NewsLocalWorld Children's Day, as humanity still way behind on rights abuses

World Children’s Day, as humanity still way behind on rights abuses

 

 

World Children’s Day was first established in 1954 as Universal Children’s Day and is celebrated on 20 November each year to promote international togetherness, awareness among children worldwide, and improving children’s welfare.

But today’s realities leave a lot to be desired, as more and more cases of sexual abuse come to the shocking light, (1500 in Cyprus over the past five years) with the latest being accusations of child abuse and labour levelled at ‘Ark of the World’ NGO, one of the biggest in Greece, which currently denies wrongdoing.

Law Commissioner Louiza Christodoulidou Zannetou said in her message that Cyprus received positive remarks on the protection level of children’s rights by the relevant UN committee which convened in Geneva last May.
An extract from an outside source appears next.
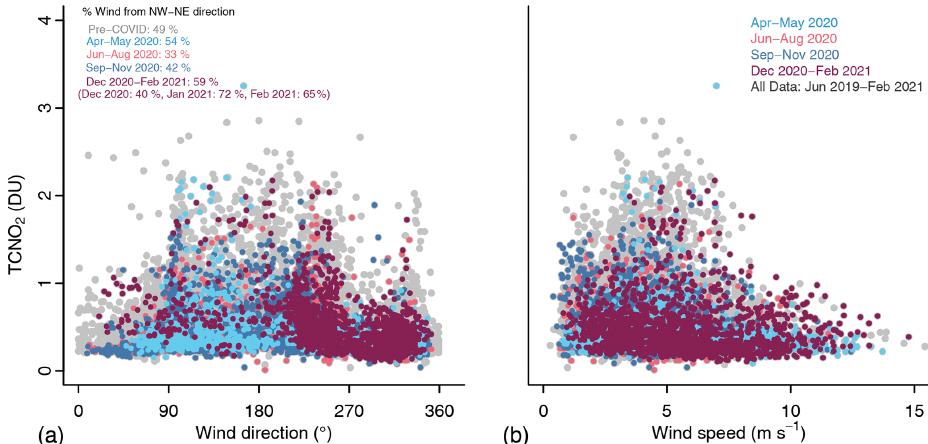
Figure 10. Relationship between column NO 2 amounts (DU, PSI #135 data, 15min averaged) and (a) wind direction (in degrees from north) and (b) wind speed (in ms − 1 ; ATMOS 41 data) organized by post-lockdown season, measured from June 2019 to February 2021 in Upper West Manhattan.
She noted that Nicosia showed its steadfast commitment towards practical measures in respecting children’s rights, such as strategic actions, programs and professional training either at the state or NGO level.
The international fundamental principle ‘best interest of the child’ is what should guide policies.
This year’s World Children’s Day theme is ‘Equality and Inclusion for Every Child’.
Protection of Chidren’s Rights Commissioner Despo Michaelidou painted a slightly more critical picture, saying that in spite of the progress achieved at an international level, the unhindered access of children to their rights remains a serious challenge, brought on and exacerbated by wars, the migration crisis, the energy crisis, the pandemic and the climate crisis, which daily push more and more children towards poverty, social exclusion and migration.
Michaelidou noted the need to consolidate children’s right to a healthy environment, emphasising access to climate justice through activism as a means of demanding a better future.
‘As such, we should secure their right to take part in peaceful protests, as they are right to angry about how our generation has brought the planet to the brink’, she added.
She further stressed that the state has the clear responsibility of supporting low income households, as poverty and social exclusion do not just affect childhood, but also restrict children’s access to opportunities as adults, with the vicious circle of poverty carried from generation to generation.
The Commissioner makes the point that the only way to create conditions that will allow children to grow in a healthy and safe environment is to allow them to take part in the decision making process.